+++ Extract provided +++

Updated: January 15, 2014 12:38:55 am
Apropos of the editorial ‘Opportunity lost’ (IE, January 14), constituting an Equal Opportunity Commission (EOC) will not only displace other group-specific commissions but also also mean that its duties and functions will overlap with theirs. So instead of constituting an EOC, the minority affairs ministry should consolidate the National Commission for Minorities (NCM). The ministry can give the NCM the powers that the EOC would have and make sure that the commission remains true to its founding spirit and performs its duties honestly. An EOC is superfluous and will only make the existing system more complex.
— Chetan Anand Meena
The spurt of interest in the recommendations of the Sachar committee, just months before the general elections, throws into question the intentions of our political executive. Minority communities have long been used as instruments of political opportunism. The present government knows very well that any institution or law specific to the minority community is likely to invite opposition from the BJP. This would kill two birds with one stone. On one hand, the government would be able to skirt the responsibility of protecting the interests of minority communities and on the other hand, it could portray the BJP as a party working against the interests of such communities.

+++ Provided material +++

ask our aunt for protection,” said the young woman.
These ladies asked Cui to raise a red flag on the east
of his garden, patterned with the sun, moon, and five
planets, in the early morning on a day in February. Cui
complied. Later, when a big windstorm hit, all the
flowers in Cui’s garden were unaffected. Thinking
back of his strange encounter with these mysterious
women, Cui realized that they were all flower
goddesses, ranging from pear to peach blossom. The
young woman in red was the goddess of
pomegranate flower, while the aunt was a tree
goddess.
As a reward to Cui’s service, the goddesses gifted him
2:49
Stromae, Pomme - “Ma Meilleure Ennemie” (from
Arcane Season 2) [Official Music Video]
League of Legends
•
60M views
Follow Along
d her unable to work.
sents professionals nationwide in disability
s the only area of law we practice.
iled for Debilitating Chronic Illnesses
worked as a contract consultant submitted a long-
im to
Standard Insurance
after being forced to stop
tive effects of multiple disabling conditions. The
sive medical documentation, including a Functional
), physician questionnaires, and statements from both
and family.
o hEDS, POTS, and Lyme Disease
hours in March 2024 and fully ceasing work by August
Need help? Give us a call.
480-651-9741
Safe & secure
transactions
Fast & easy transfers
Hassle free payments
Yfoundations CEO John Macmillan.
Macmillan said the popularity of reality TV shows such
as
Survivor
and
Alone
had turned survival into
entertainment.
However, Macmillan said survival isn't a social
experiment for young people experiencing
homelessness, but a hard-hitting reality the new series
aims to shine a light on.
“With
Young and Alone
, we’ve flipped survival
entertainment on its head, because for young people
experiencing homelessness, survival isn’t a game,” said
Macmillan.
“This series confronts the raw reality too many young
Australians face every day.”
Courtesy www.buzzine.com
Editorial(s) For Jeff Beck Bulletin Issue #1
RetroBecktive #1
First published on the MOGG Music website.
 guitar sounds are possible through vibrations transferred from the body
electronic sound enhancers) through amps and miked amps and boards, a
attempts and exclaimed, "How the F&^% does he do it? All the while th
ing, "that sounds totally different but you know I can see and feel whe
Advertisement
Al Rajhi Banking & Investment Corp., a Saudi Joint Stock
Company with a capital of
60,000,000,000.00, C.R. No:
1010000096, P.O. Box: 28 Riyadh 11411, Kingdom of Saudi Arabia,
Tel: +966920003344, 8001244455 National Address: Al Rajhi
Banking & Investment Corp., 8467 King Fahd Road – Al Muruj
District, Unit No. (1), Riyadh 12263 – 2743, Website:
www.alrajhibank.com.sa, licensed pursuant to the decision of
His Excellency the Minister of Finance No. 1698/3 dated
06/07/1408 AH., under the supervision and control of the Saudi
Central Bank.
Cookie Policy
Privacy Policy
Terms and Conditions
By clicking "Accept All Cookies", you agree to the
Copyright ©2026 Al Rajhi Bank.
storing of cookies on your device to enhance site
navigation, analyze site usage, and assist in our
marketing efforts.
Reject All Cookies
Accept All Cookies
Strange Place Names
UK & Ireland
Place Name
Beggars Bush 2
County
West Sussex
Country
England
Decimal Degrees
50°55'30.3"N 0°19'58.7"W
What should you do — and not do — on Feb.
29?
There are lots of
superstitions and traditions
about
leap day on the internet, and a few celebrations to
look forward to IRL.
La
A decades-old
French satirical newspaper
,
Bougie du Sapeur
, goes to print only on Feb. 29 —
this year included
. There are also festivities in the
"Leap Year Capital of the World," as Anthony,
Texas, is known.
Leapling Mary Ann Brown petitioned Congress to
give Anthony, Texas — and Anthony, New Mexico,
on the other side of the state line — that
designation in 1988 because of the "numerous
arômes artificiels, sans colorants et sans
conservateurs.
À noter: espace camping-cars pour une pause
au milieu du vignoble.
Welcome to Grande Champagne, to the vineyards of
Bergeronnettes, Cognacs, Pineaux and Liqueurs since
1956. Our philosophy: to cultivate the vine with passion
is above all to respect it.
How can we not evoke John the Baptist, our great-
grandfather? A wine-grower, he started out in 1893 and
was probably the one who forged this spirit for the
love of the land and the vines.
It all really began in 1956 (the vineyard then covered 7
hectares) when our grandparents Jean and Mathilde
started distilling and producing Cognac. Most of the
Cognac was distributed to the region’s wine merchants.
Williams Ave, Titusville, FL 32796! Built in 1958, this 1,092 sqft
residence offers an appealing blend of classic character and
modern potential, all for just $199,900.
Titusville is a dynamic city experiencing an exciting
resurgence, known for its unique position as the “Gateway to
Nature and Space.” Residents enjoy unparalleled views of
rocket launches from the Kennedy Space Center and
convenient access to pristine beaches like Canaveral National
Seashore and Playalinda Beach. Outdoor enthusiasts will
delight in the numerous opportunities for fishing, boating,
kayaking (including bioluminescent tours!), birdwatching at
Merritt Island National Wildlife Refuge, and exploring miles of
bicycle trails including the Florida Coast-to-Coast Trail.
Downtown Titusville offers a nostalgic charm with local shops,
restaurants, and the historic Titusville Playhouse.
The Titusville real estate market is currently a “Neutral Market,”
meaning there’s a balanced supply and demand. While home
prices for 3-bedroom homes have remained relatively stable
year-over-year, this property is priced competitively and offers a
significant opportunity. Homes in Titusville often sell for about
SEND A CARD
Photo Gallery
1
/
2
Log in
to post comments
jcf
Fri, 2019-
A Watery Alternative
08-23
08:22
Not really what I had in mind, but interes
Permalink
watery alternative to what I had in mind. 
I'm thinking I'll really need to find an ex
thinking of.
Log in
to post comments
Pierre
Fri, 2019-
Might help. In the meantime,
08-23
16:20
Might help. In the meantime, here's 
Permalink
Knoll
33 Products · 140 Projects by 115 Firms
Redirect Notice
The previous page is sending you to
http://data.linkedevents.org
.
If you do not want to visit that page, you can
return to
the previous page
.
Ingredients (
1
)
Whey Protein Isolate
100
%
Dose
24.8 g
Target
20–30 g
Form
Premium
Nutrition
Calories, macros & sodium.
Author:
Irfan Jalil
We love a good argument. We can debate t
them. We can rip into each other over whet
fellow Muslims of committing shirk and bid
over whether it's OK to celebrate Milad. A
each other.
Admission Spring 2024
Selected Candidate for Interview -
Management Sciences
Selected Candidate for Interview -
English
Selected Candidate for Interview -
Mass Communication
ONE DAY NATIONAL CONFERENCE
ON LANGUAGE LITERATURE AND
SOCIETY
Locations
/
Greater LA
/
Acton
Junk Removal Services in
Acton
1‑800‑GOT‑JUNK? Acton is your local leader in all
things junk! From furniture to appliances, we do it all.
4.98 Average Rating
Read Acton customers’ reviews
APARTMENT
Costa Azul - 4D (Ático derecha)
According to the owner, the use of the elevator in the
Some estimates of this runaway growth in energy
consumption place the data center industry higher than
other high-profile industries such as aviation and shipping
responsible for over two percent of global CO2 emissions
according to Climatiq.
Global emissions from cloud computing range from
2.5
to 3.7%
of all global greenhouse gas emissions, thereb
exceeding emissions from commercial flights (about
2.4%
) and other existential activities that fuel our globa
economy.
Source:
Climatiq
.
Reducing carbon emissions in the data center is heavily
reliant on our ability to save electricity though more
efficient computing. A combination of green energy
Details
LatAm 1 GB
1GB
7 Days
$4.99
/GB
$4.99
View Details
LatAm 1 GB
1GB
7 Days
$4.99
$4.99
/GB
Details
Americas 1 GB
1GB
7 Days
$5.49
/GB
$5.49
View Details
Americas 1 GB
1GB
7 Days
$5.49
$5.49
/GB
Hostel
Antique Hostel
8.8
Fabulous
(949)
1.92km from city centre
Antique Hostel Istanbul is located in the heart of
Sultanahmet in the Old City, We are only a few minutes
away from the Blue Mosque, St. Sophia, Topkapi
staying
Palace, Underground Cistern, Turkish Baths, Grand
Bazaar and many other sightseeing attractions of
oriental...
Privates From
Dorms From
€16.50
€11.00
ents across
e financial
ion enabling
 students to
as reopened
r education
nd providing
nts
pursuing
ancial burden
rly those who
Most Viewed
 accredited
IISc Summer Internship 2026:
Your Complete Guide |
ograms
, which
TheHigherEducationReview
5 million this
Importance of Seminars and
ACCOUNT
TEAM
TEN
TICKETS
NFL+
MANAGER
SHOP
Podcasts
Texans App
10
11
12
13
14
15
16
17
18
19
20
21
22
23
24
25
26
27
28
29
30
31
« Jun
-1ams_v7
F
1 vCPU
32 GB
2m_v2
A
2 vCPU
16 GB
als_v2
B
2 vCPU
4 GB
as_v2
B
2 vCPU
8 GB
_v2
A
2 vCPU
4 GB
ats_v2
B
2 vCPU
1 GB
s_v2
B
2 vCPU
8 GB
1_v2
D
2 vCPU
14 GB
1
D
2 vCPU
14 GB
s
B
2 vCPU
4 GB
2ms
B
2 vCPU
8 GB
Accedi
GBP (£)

+++

_Required action 1_:
From the letters about the Equal Opportunity Commission, write out the passage starting at "Updated: January 15, 2014" and ending at "system more complex.".
_Required action 2_:
In the letters about the Equal Opportunity Commission, what body does the first letter say the minority affairs ministry should consolidate instead of setting up an EOC?
_Required action 3_:
Pick up the letters about the Equal Opportunity Commission where they stop and keep writing.

_Written reply 1_:
Updated: January 15, 2014 12:38:55 am
Apropos of the editorial ‘Opportunity lost’ (IE, January 14), constituting an Equal Opportunity Commission (EOC) will not only displace other group-specific commissions but also also mean that its duties and functions will overlap with theirs. So instead of constituting an EOC, the minority affairs ministry should consolidate the National Commission for Minorities (NCM). The ministry can give the NCM the powers that the EOC would have and make sure that the commission remains true to its founding spirit and performs its duties honestly. An EOC is superfluous and will only make the existing system more complex.

_Written reply 2_:
The National Commission for Minorities (NCM).

_Written reply 3_:
— Rohit Vyas
Won’t hold water
This refers to ‘A leaky plan’ by Asit K. Biswas (IE, January 14). He has raised some pertinent issues about the role of the Delhi Jal Board and the acute water shortage faced by Delhiites. Rampant corruption in the DJB, water leakages and distribution losses add to the ever-growing problem. Even the new AAP government’s policy of providing 667 litres of free water
for each household may be just partially successful in the present scenario, where there are so many non-metered and unauthorised water connections. Revamping the DJB could be one of the ways to ease the bottlenecks.
— S.K. Gupta
As observed in the editorial ‘Learning from Success’ (IE, January14), India can now lay claim to the status of a polio-free country. Long-term efforts have paid off. It is a matter of pride for us. India should now look to use the same strategy to counter other diseases that are prevalent here. However, India should also take this opportunity to help its neighbour, Pakistan, which is currently reeling under widespread wild polio.